De forma parecida, Park Geun-hye tem uma semelhança assombrosa com a sua mãe, caracterizada pelos livros de história sul-coreana como a primeira-dama máxima da nação – uma verdadeira mártir. Durante a campanha, Park recorreu a esse imaginário para lembrar aos eleitores de que ela própria, nunca tendo se casado ou tido filhos, não era mãe de ninguém – só do povo.
Considere esses papéis – filha, primeira-dama, mãe –, símbolos emocionais aos quais se pode recorrer em uma nação que o Fórum Econômico Mundial classifica em 108º lugar entre 135 países quanto à igualdade de gênero. Essa mulher, amplamente aclamada como primeira presidente mulher de seu país, não é símbolo de um feminismo latente, mas de algo muito mais tradicional – uma garota que cresceu diante dos olhos da nação, vindo a perder ambos os pais violentamente, e se tornando então a mãe daqueles que a apoiaram desde o martírio de sua própria mãe.
Meus pais apoiaram a eleição de Park Geun-hye, e expressaram o sentimento coletivo da geração 5060 quando me explicaram o motivo disso: sentem pena dela. Já que ela ficou sozinha, acham que estão em dívida com ela.
Acho estranho a nostalgia passar cal no passado. Park Geun-hye nunca despertou piedade: ela é uma princesa moderna nascida em um berço privilegiado, herdado de um ditador cruel. Sim, seu pai melhorou bastante a economia sul-coreana. Mas também torturou dissidentes e alterou a Constituição para se manter no poder. Deixou os sul-coreanos sedentos de democracia. Enquanto o povo construía essa democracia nos anos 1980 e 1990, dizia em grande parte vê-lo como um opressor – até o retorno de sua filha tocar o coração das pessoas.

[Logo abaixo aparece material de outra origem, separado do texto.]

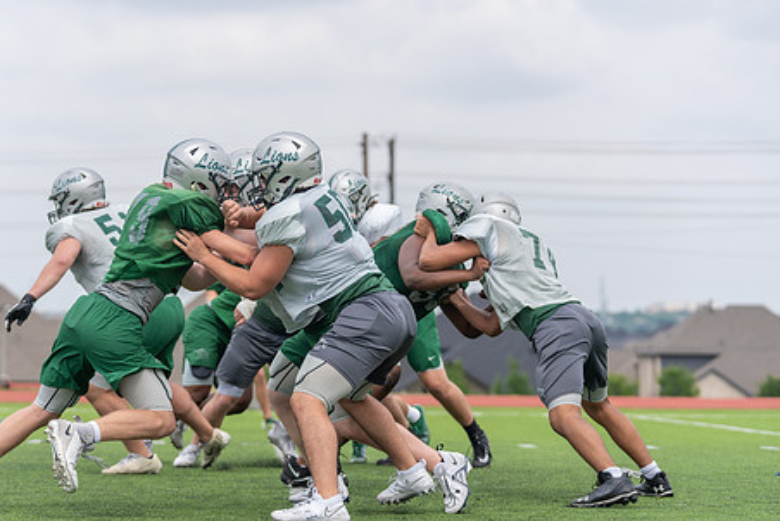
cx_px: 321
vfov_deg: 9.5
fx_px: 3144
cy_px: 286
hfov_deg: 14.1
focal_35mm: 145
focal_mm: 113
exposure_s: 1/1250
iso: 160
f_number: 3.5
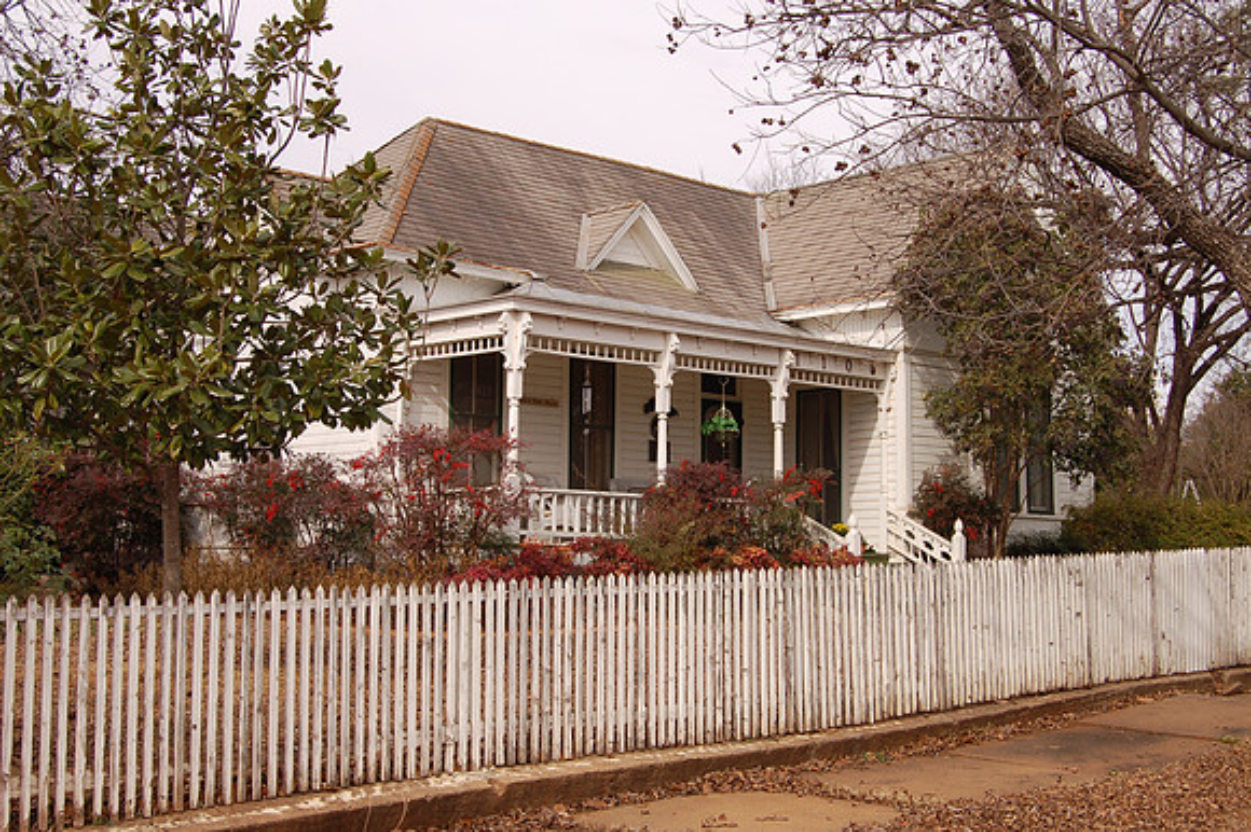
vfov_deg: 28.9
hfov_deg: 42.3
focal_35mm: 46
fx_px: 1615
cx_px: 626
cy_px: 416
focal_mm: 31
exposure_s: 1/320
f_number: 9
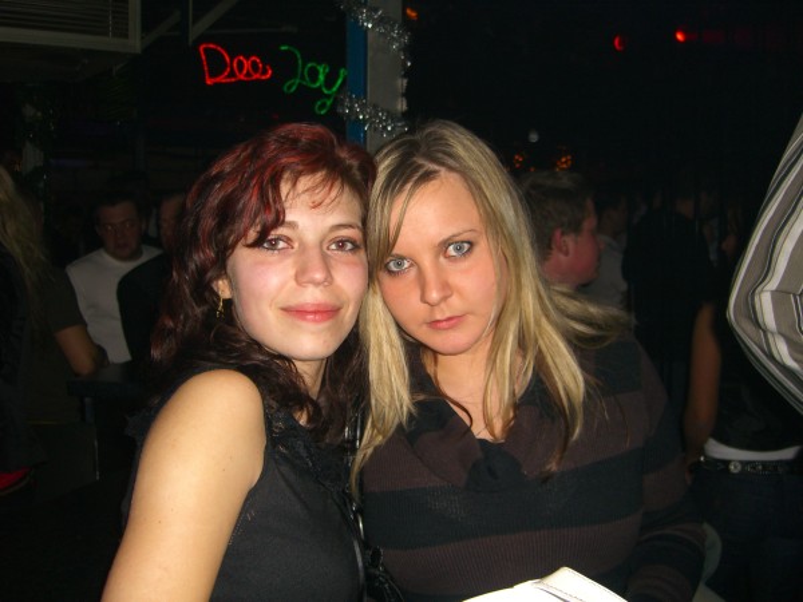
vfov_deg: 37.7
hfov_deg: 49.0
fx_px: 881
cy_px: 301
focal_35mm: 38
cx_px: 402
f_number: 2.8
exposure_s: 1/60
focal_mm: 7.9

Os norte e sul-coreanos têm em comum, como ponto fraco, o que chamamos de "jung", um termo vago que pode ser melhor traduzido como um sentimento coletivo de benevolência e fervor que une as pessoas. Para a geração dos meus pais, os 18 anos em que o país foi comandado por Park Chung-hee parecem ter incutido uma lealdade complexa, estranhamente análoga à sensação que os norte-coreanos experimentaram após os 46 anos de ditadura de Kim Il-Sung chegarem ao fim (com a ressalva, é claro, de que nunca existiu democracia na Coreia do Norte, nem antes nem depois).
Seja como for, em ambos os lados do Paralelo 38 N, hoje temos como líderes a filha e o neto dos dois homens que mantiveram um abismo entre as metades de nossa nação, uma contra a outra, durante grande parte da Guerra Fria.
Podemos apenas esperar que a dinâmica seja diferente agora. Contudo, apesar de a presidente ter condenado o mais recente teste de bombas nucleares, a política proposta por Park para a Coreia do Norte permanece vaga. Os sul-coreanos dizem que seu primeiro dever é resgatar a economia do país, que está em processo de desaceleração. Mas ela não conseguirá evitar por muito tempo a questão de como pretende lidar com a Coreia do Norte. Precisamos, portanto, saber bem melhor como ela propõe reordenar a relação com o Norte, para que os coreanos de ambos os lados do Paralelo 38 N possam finalmente superar os medos e as outras consequências deixadas por uma guerra que foi interrompida em 1953, mas que não terminou.